**Selected excerpt**
####

2016
August 24th
Donald Trump’s physician has released a curious
medical report on “The Donald.” The report is curious because the phrasing is
not in the language normally used by physicians. Here is Doctor Sanjay Gupta’s
deconstruction of this curiosity:
Gupta noted that the letter included things a
doctor would never say; and it also used incorrect medical terminology. Whether you’re a doctor or not, that
degree of hyperbole [claiming Trump would be the healthiest president ever] and
these types of words being used is very unusual. People don’t write
like that, that this is ‘the healthiest ever.’ First of all, they couldn’t
substantiate. How do you know that someone is the healthiest ever? There’s
all sorts of language with that: “strength and stamina are extraordinary.” What
does that mean exactly?
“Astonishingly excellent” was another
term that was used. These just aren’t terms that are used by the medical
community. So I don’t know where they come from.
It says they showed only positive
results. Now it’s funny in medicine, because when something is good we say
it’s a negative result. Meaning, that it did not appear when we did
an exam. Positive results actually means quite the opposite. Calling things
“test scores” instead of results. His PSA “test score” was this, as if it was
the SAT exam instead of a blood test. It’s a strange letter that’s absurd to
look at it on face value.
Could Trump have written this himself?
He risked trouble once before by speaking in a language with which he wasn’t
familiar; remember “two” Corinthians?
Moving along to another con artist, we
have Cal Thomas writing a column for the morning paper. Cal is trying to
legitimize the right wing’s new assault on poor people’s franchise. Why are we not surprised?

####

**What to do**
1 - Answer these questions from the entry on Trump's medical report:
(a) What term did the letter use in place of "results" for the PSA?
(b) What does Gupta say a result is called in medicine when something is good?
(c) Who wrote the column for the morning paper?
2 - Carry the entry on Trump's medical report forward from its last sentence.
The lines that follow are separate material and have no connection to the entry on Trump's medical report.

####

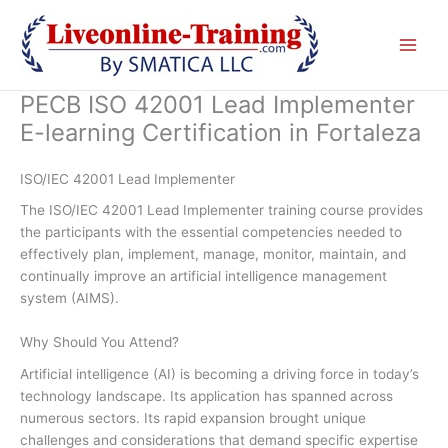
Skip
to
content
PECB ISO 42001 Lead Implementer
E-learning Certification in Fortaleza
ISO/IEC 42001 Lead Implementer
The ISO/IEC 42001 Lead Implementer training course provides
the participants with the essential competencies needed to
effectively plan, implement, manage, monitor, maintain, and
continually improve an artificial intelligence management
system (AIMS).
Why Should You Attend?
Artificial intelligence (AI) is becoming a driving force in today’s
technology landscape. Its application has spanned across
numerous sectors. Its rapid expansion brought unique
challenges and considerations that demand specific expertise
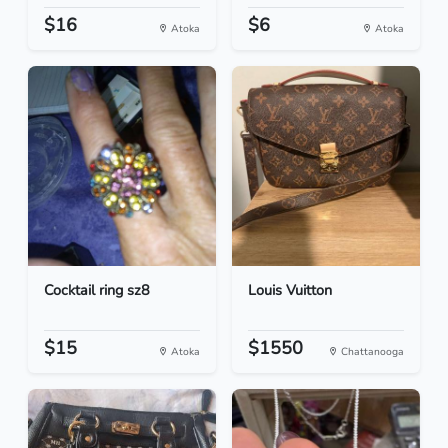
$16
$6
Atoka
Atoka
Cocktail ring sz8
Louis Vuitton
$15
$1550
Atoka
Chattanooga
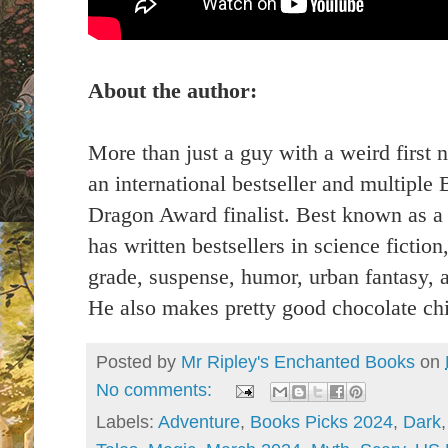
About the author:
More than just a guy with a weird first 
an international bestseller and multipl
Dragon Award finalist. Best known as a m
has written bestsellers in science fictio
grade, suspense, humor, urban fantasy,
He also makes pretty good chocolate chi
Posted by
Mr Ripley's Enchanted Books
on
No comments:
Labels:
Adventure
,
Books Picks 2024
,
Dark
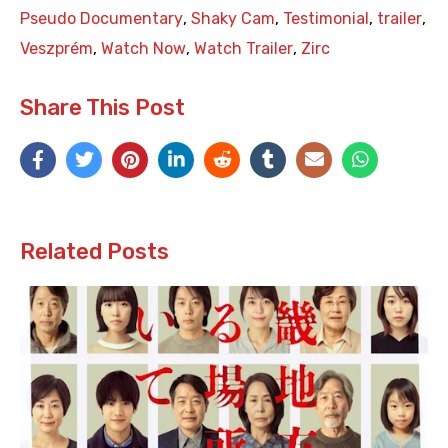
Pseudo Documentary
,
Shaky Cam
,
Testimonial
,
trailer
,
Veszprém
,
Watch Now
,
Watch Trailer
,
Zirc
Share This Post
Related Posts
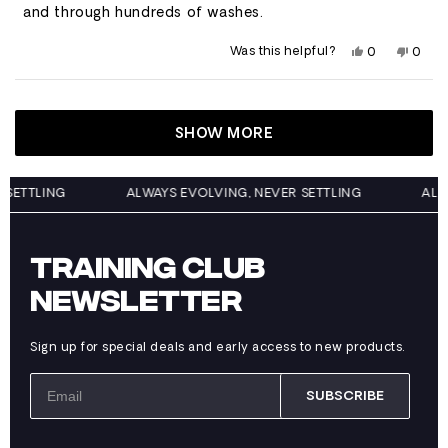
stars
and through hundreds of washes.
Yes,
No,
Was this helpful?
0
0
this
people
this
peop
review
voted
revie
vote
from
yes
from
no
Loading...
Garrett
Garre
was
was
helpful.
not
SHOW MORE
helpfu
EVER SETTLING
ALWAYS EVOLVING, NEVER SETTLING
TRAINING CLUB
NEWSLETTER
Sign up for special deals and early access to new products.
SUBSCRIBE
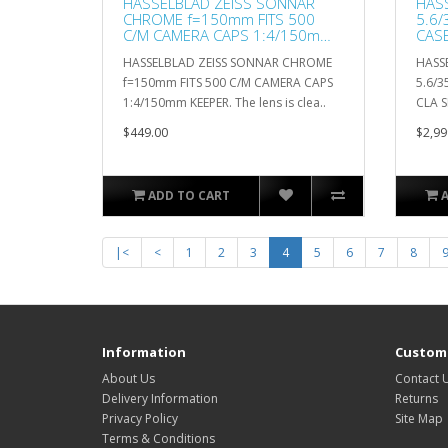
HASSELBLAD ZEISS SONNAR
HASS
CHROME f=150mm FITS 500
5.6/
C/M CAMERA CAPS 1:4/150mm
CASE
KEEPER
HASSELBLAD ZEISS SONNAR CHROME
HASSE
f=150mm FITS 500 C/M CAMERA CAPS
5.6/3
1:4/150mm KEEPER. The lens is clea..
CLA S
$449.00
$2,99
ADD TO CART
|<
<
1
2
3
4
5
6
7
8
Information
Custome
About Us
Contact 
Delivery Information
Returns
Privacy Policy
Site Map
Terms & Conditions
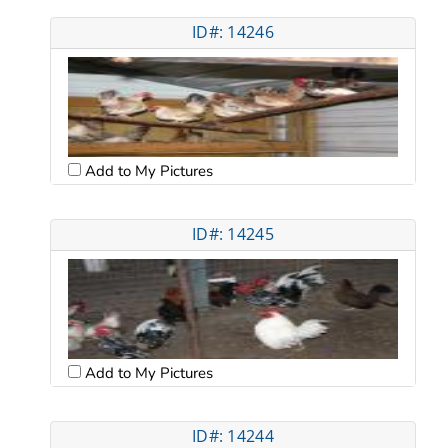
ID#: 14246
Add to My Pictures
ID#: 14245
Add to My Pictures
ID#: 14244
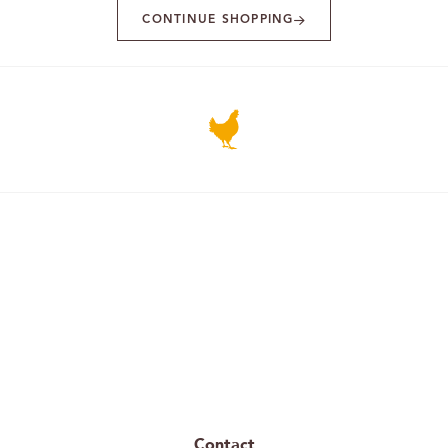
CONTINUE SHOPPING
Contact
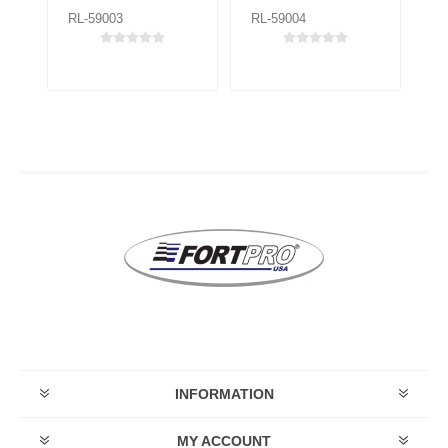
RL-59003
RL-59004
RL
INFORMATION
MY ACCOUNT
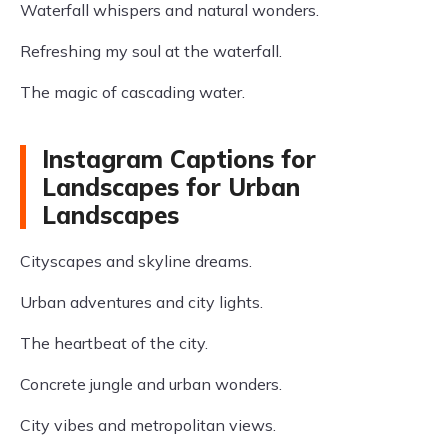
Waterfall whispers and natural wonders.
Refreshing my soul at the waterfall.
The magic of cascading water.
Instagram Captions for
Landscapes for Urban
Landscapes
Cityscapes and skyline dreams.
Urban adventures and city lights.
The heartbeat of the city.
Concrete jungle and urban wonders.
City vibes and metropolitan views.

####

**Task-by-task results**
1 -
(a) "Test score"
(b) A negative result
(c) Cal Thomas

2 -
The ham-handed analogies Thomas tries
to make are surprising. He tells us that the photo IDs now required to vote are
also required for many other privileges. You need a photo ID to register in a
hotel, buy alcohol if you are under age 25, open a bank account, buy a gun and
on and on. His source, The Washington Examiner, lists all of 25 occasions for
which a photo ID is presumably required.
There are two problems with the “Examiner’s”
list: First, at least one purchase they claim requires a photo ID does not. In
most states, buying a shotgun requires only money. If you want to buy a machine
gun, that is a very different matter and you’ll need much more than a photo ID.
Nothing in the constitution guarantees
your right to rent a hotel room or open a bank account, both of which need a
photo ID, but the constitution does guarantee your right to vote. (With some restrictions
imposed by the states on convicted felons.) Some states have been trying to get
around the 15th Amendment guaranteeing blacks the right to vote for
years. There once was a poll tax; that was declared unconstitutional years ago
and now some states have replaced it with the “photo ID” requirement. That won’t
work either but will the right wing keep trying? You betcha.